Setting up the tools
A fundamental component of this project was the labeling tool itself. We utilized our in-house tool of choice, CVAT: a free, online, interactive video and image annotation tool for computer vision maintained by the OpenVINO Project as an open-source project.
We quickly and securely set up the tool. To make this possible at scale, we needed to develop additional functionality around CVTA’s existing REST API and Python CLI. The extra features allowed us to programmatically create users and tasks, pre-load labels, track progress, dump labels, analyze quality, and detect patterns. We also developed a task tool that allowed us to assign new tasks at the start of each day automatically in addition to creating a means for labelers to request a new task on their own. Daily reports were generated for team leaders and upper management with dashboards to visualize progress at given checkpoints to ensure consistency and align objectives.
As a byproduct of our efforts, we are working to improve our data models, polish our in-house labeling and training workflow, and give back to the Open Source community by contributing with code improvements for the CVAT project.

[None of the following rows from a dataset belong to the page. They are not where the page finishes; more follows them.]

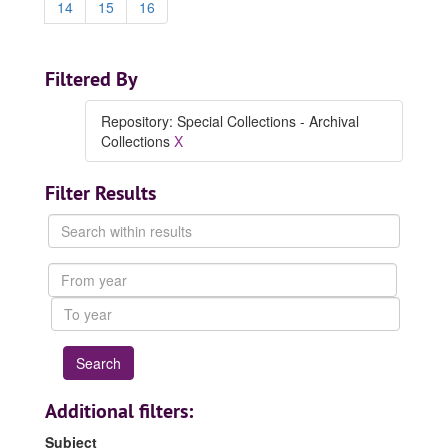
14
15
16
Filtered By
Repository: Special Collections - Archival
Collections
X
Filter Results
Search
within
results
From
year
To
year
Additional filters:
Subject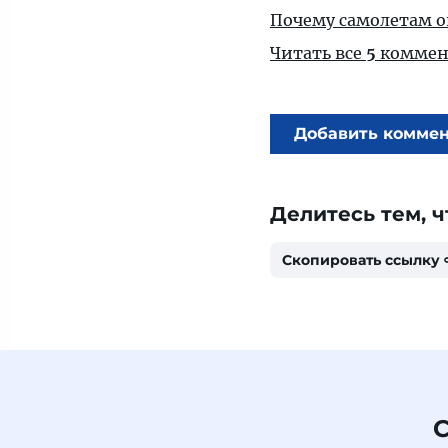
Почему самолетам оп
Читать все
5
коммен
Добавить комме
Делитесь тем, ч
Скопировать ссылку
С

The outcome for Ulta Beauty:
- Collected more than 1M expert labels from a total of 300K unique face images.
- Efficiently repurposed the in-store associate workforce and subject matter expertise within Ulta Beauty.

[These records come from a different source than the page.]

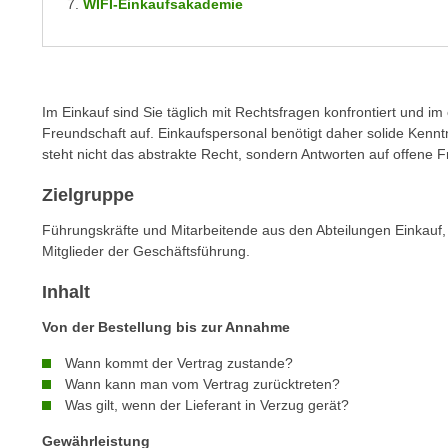
WIFI-Einkaufsakademie
m
t
e
e
n
n
e
o
i
Im Einkauf sind Sie täglich mit Rechtsfragen konfrontiert und i
t
n
Freundschaft auf. Einkaufspersonal benötigt daher solide Kennt
w
steht nicht das abstrakte Recht, sondern Antworten auf offene Fr
s
e
e
n
Zielgruppe
t
d
z
Führungskräfte und Mitarbeitende aus den Abteilungen Einkauf, 
i
e
Mitglieder der Geschäftsführung.
g
n
s
Inhalt
,
i
w
Von der Bestellung bis zur Annahme
n
e
d
Wann kommt der Vertrag zustande?
l
.
Wann kann man vom Vertrag zurücktreten?
c
W
Was gilt, wenn der Lieferant in Verzug gerät?
h
e
Gewährleistung
e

- Generated a unique partnership between beauty and technology, strengthening internal collaboration.
- Consolidated an in-house labeling tool and workflow.
This project was successful thanks to the collaboration of many. Thanks to the more than 60 associates labeling who deserve a special shout-out given their pace, quality, and collaboration. A special thanks to the team that pushed themselves out of the comfort zones from the AR Innovation team that placed the labeling tool, scripting, training materials, and provided daily support and extensive reporting.